Salvatore Esposito/contrasto
1 Marzo 2022
Rosa Esposito

In un vecchio edificio, in uno dei quartieri più multietnici della città, c’è una piccola e storica scuola di italiano per stranieri e richiedenti asilo. La scuola è piccola, ma rimane un importante crocevia di persone provenienti da tutti i paesi del mondo e per questo è stata molte volte paragonata con entusiasmo a un “porto di mare”. Il porto non è formato solo dagli studenti della scuola, ma anche da un mare di maestri e maestre che volontariamente decidono di dedicare il loro tempo all’insegnamento dell’italiano.

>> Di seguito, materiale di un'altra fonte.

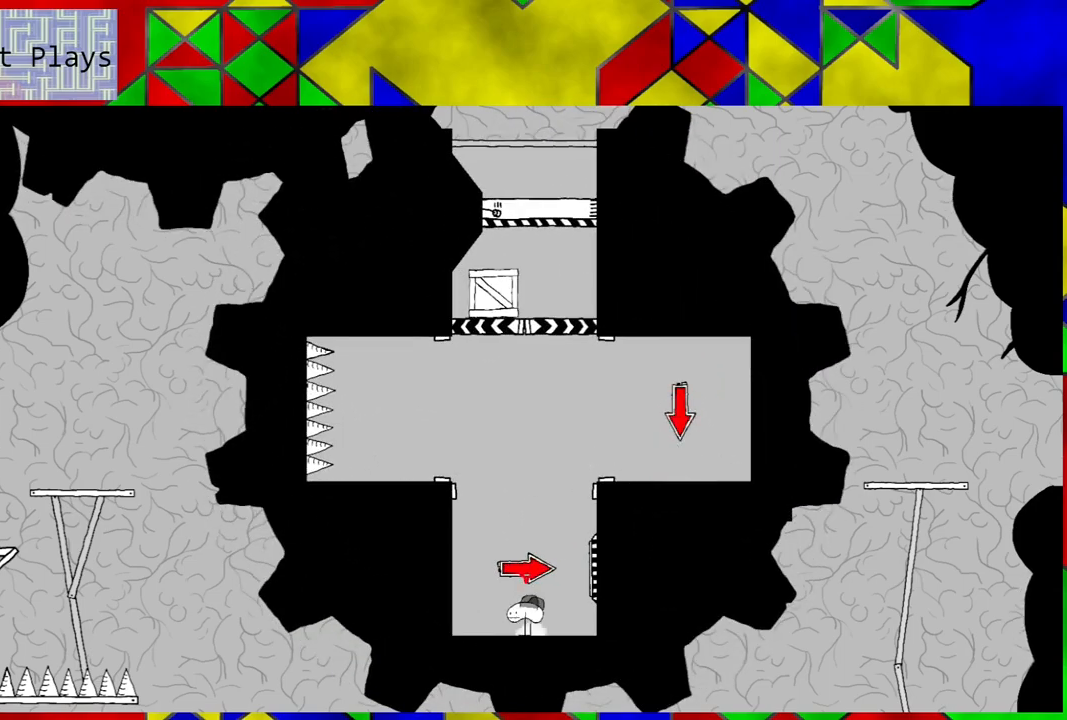
{"buttons": [], "left_stick": "center", "right_stick": "center", "events": [[17, "Y", "up"], [367, "B", "down"], [467, "B", "up"]]}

Insegnare una lingua straniera è un lavoro complesso, soprattutto se quest’ultima deve essere trasmessa a persone di cultura diversa. È un processo delicato e (a livello teorico) noi volontari sembriamo tenerlo ben presente; ma nella pratica, una volta in classe, la situazione cambia radicalmente, mettendo in risalto un grande scollamento tra il pensiero e l’azione. Questo divario è pericoloso per chi, pur a livello volontario, fa questo genere di lavoro ed è bene prenderne consapevolezza il prima possibile. È incredibile, infatti, quanto sia facile, nonostante tutta la buona volontà, ritrovarsi a essere maestri mediocri e perseguire ostinatamente e in maniera ottusa la propria strada senza accorgersi di avere ormai perso i propri studenti. Evidentemente la buona volontà non basta.

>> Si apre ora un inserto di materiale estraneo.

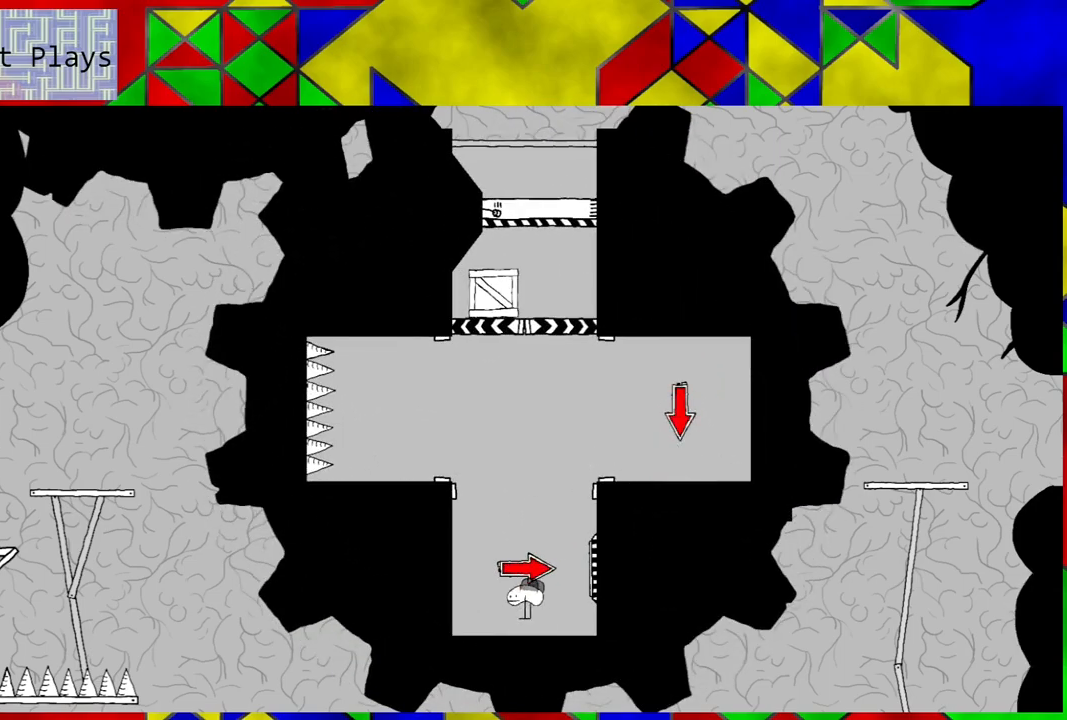
{"buttons": [], "left_stick": "center", "right_stick": "center", "events": [[67, "Y", "down"], [183, "Y", "up"]]}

Che fare dunque? Come prima cosa, dovremmo – in quanto insegnanti volontari – capire chi siamo, ovvero pensionati e studenti universitari mossi da altruistici sentimenti e che vedono nell’insegnamento dell’italiano una valida attività per impegnare i momenti di tempo libero. Come diceva Deligny, siamo convinti di avere quel “briciolo di intuizione, immaginazione creativa e simpatia verso l’uomo”. Eppure, nonostante ciò, rimaniamo disgraziatamente “inconchigliati” in noi stessi: conchiglie forse belle se viste dal di fuori, ma chiuse ermeticamente. Così, ci siamo scordati cosa vuol dire essere studenti, non parlare una lingua, sentirsi a disagio, annoiarsi alle lezioni, vivere in un paese straniero.
I due elementi che permettono al volontario e alla volontaria di restare inconchigliati in se stessi sono la sottovalutazione dell’insegnamento e l’idea di tempo libero. Oggi, nel nostro immaginario, il ruolo di maestro (insieme a quello di educatore) ha perso significato e anche a livello istituzionale si tratta di un mestiere sottovalutato, sottopagato e senza valore. È diffusa, inoltre, la convinzione che insegnare la propria lingua madre sia qualcosa di intuitivo, un lavoro che non richieda troppi sforzi. Questa è la prima trappola: cadere nell’illusione che sia facile trasmettere una materia conosciuta alla perfezione, trascurando la complessità della lingua e dell’insegnamento. L’altra trappola sta nel fatto che il volontario decide di impegnare il proprio tempo libero. Il tempo libero non ammette sforzi radicali e non accetta di essere disturbato. Dovremmo invece, in quanto maestre e maestri volontari, attuare un “attacco a noi stessi”, mettendoci continuamente in discussione, uscendo dalle nostre convinzioni e convenzioni. Purtroppo la parola “attacco” entra in conflitto proprio con quella dimensione nociva di tempo libero, di sicurezza personale e di autoconvincimento. Lavorare sui dubbi, sui fallimenti e sui successi – studiare, insomma – è uno sforzo aggiuntivo, faticoso e spesso doloroso anche per chi fa di questi lavori una professione. Ma il volontariato, come si è detto, è tempo libero… ed è triste vedere quanto siano poche le realtà di questo tipo che intraprendono un serio percorso di autocritica e formazione.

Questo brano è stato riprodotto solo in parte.